Below are the records; copy each line in them that holds the word "index".
*** Opening of MATERIAL FOR THIS TASK ***
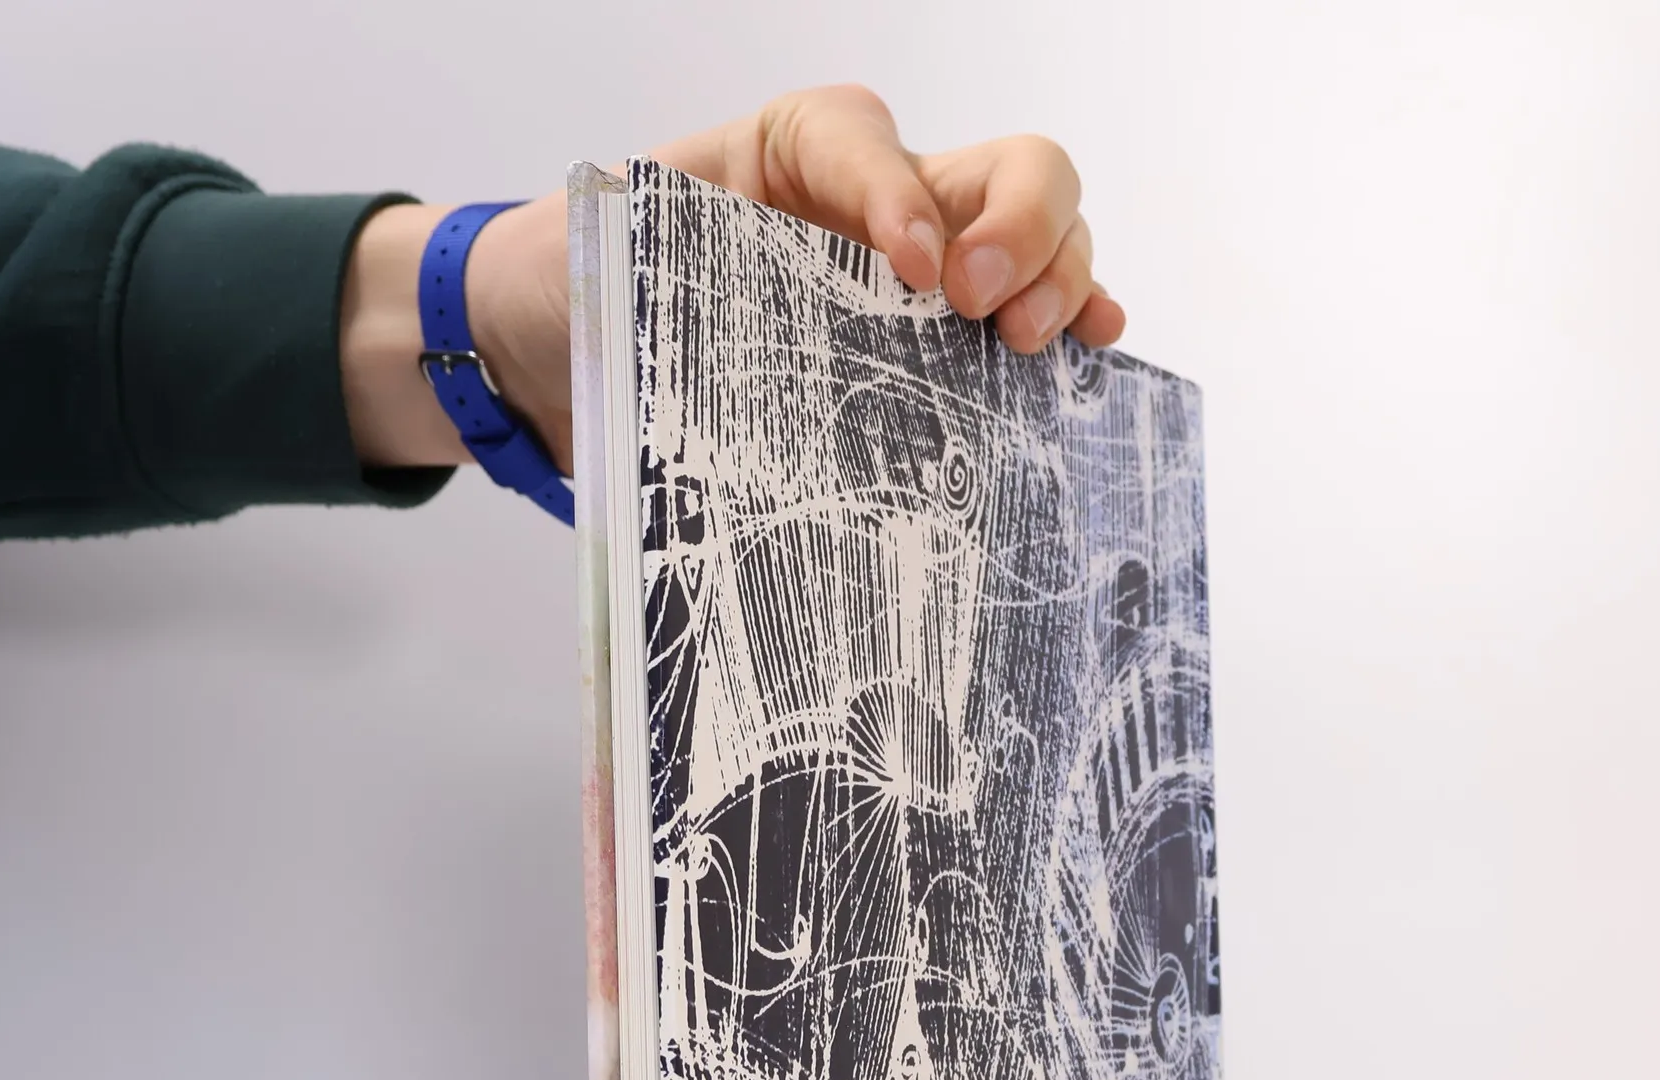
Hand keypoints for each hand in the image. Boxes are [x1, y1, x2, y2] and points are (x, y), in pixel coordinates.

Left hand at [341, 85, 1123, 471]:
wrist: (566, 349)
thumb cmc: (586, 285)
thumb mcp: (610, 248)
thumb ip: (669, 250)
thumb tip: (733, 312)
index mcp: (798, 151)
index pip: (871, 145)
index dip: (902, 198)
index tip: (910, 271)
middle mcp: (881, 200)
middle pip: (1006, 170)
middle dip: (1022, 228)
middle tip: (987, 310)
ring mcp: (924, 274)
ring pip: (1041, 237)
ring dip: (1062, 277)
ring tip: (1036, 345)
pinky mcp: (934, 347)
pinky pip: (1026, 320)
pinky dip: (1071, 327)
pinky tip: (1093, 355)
*** Close of MATERIAL FOR THIS TASK ***
- [RESPONSE AREA]:
index mcp: (798, 151)
index pip: (871, 145)
index dip: (902, 198)
index tip: (910, 271)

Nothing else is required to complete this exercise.